Dr Taka Chinyoka
It is widely accepted among scientists that all humans share a common ancestor and due to evolutionary pressure, following migration to the north and southern hemispheres with different climate conditions and UV light exposure, our skin colour changed to adapt to the relevant level of UV light with altered melanin levels in the skin, this simply to maximise survival chances and perpetuation of our species.
This possibly led to hereditary changes and consequent racial or ethnic differences in skin properties or rather racial disparities. The resultant differences in melanin production, distribution and degradation among other factors determine the racial differences. There is up to five times more UV light penetration in Caucasian skin than black skin across the upper layers of the skin. In Namibia, we exist in all skin types with the majority being brown to black (Fitzpatrick 4 to 6) with a significant population being fairly skinned and darker Caucasians (Fitzpatrick 2 to 3).
There are a lot of myths, misuse and misinformation concerning lightening agents among the population. A belief that lighter or fairer skin is more beautiful reins deep in the minds of many, especially the darker skinned. It is because of this that there is rampant abuse and misuse of these lightening molecules in the hope of becoming fairer. While I explained in brief the generally accepted scientific explanation, or rather evolutionary reasons for darker skin, the issue of skin colour and beauty remains, controversial, sensitive and wholly subjective among different ethnicities.

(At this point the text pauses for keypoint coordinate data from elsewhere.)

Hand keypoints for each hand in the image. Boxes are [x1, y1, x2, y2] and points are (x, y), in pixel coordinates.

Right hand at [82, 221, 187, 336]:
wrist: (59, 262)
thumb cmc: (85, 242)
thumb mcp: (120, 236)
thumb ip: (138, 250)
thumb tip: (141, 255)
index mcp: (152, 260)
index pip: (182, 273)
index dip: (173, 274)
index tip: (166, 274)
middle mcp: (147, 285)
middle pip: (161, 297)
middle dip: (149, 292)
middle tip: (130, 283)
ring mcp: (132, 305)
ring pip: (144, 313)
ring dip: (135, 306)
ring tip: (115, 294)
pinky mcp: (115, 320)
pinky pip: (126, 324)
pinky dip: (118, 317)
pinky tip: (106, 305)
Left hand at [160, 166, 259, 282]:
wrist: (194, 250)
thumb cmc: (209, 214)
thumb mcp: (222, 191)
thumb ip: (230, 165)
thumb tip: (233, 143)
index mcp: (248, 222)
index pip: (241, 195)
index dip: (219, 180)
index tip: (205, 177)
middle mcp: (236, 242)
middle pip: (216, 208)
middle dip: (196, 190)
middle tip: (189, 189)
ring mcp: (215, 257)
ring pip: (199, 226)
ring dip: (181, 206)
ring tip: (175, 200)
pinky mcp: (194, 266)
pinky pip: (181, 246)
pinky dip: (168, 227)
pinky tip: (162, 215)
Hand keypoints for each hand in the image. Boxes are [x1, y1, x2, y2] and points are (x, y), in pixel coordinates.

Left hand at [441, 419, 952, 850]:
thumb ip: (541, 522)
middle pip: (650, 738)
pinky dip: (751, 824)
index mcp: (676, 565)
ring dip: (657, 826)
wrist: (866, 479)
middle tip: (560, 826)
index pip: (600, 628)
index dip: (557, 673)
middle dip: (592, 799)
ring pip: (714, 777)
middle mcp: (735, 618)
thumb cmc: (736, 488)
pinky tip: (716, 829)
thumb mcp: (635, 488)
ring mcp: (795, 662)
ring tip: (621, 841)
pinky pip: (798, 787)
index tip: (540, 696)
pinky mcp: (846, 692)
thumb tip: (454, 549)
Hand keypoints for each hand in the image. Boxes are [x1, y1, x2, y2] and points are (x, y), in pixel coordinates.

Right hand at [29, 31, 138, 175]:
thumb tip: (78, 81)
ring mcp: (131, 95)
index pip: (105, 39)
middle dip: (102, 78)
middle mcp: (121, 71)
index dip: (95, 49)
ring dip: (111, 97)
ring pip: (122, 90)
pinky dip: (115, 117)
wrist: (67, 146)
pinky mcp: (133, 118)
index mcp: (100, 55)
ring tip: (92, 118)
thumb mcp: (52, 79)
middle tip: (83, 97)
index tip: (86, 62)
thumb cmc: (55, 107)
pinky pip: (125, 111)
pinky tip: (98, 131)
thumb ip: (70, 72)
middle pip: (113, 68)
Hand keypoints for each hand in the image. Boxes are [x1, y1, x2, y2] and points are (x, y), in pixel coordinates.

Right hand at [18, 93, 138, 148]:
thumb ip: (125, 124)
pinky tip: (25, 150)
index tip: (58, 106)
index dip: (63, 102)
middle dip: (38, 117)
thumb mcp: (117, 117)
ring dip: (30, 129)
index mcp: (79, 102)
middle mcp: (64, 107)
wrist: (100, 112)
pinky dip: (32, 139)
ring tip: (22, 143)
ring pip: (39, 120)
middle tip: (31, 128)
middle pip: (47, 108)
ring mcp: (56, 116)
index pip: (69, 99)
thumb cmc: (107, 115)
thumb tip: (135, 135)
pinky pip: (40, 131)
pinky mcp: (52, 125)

In the Cosmetic medicine service, however, the view is that everyone is beautiful in their own skin. Of course there are other parameters that are objectively used to judge beauty. This is a story for another day.
A number of lightening agents are widely used in the treatment of different types of localised or generalised dermatologic pigmentary disorders and in cosmeceuticals with excellent results. These agents are relatively safe if used in correct doses for appropriate indications and this is extremely important to remember.
Lightening agents, also referred to as bleaching or whitening agents fall into different categories with some that inhibit melanin production through different mechanisms e.g. Hydroquinone, antioxidants e.g. glutathione, vitamin C, accelerators of epidermal turnover and desquamators e.g. retinoid, AHAs and UV absorbers like sunscreens among others. They also come in different preparations including topical applications like creams, oral preparations and injectables.
The common skin whitening agents are: Hydroquinone, azelaic acid, kojic acid, arbutin, retinoids, mequinol, niacinamide, soy, vitamin c, corticosteroids, licorice, hydroxystilbene, alosein, glutathione, glycolic acid, n acetyl glucosamine, gentisic acid, green tea and melatonin.
In aesthetic medicine practice, the application of different types of these preparations yield awesome results in restoring even tone and treating dyschromia, preventing post inflammatory hyperpigmentation prior to peeling darker skin and in skin conditioning and rejuvenation. In my practice I prefer using azelaic acid, kojic acid, retinoids, vitamin c, licorice, glutathione, glycolic acid and n-acetyl glucosamine to achieve excellent results.
Hydroquinone is the most commonly used and abused, there has been concern on its use with other researchers insisting on thorough safety reviews citing long term effects. However other scholars conclude that data so far suggest that it is reasonable to use Hydroquinone for treating hyperpigmentary disorders at concentrations below 5%HQ.
Despite the remarkable overall safety of hydroquinone, it has potential adverse effects.
Adverse events reported with HQ use include erythema, permanent leukoderma, skin irritation, contact dermatitis, cataract, pigmented colloid millium, nail pigmentation or discoloration, loss of skin elasticity, impaired wound healing, hypopigmentation of the surrounding normal skin that has been treated with HQ (“halo effect”) and post-inflammatory hyperpigmentation.
An uncommon but serious adverse effect of HQ is exogenous ochronosis. This disorder is characterised by progressive darkening in the treatment area exposed to hydroquinone. It can be extremely difficult to reverse to any degree. Exogenous ochronosis is typically associated with frequent use of very high concentrations of HQ on a long-term basis although it can still occur with short-term use of 1 to 2% HQ.
In Europe, over the counter use of Hydroquinone is banned with the USFDA expressing the same likelihood. An illicit market thrives in Namibia for these products and thus danger continuously looms among the population.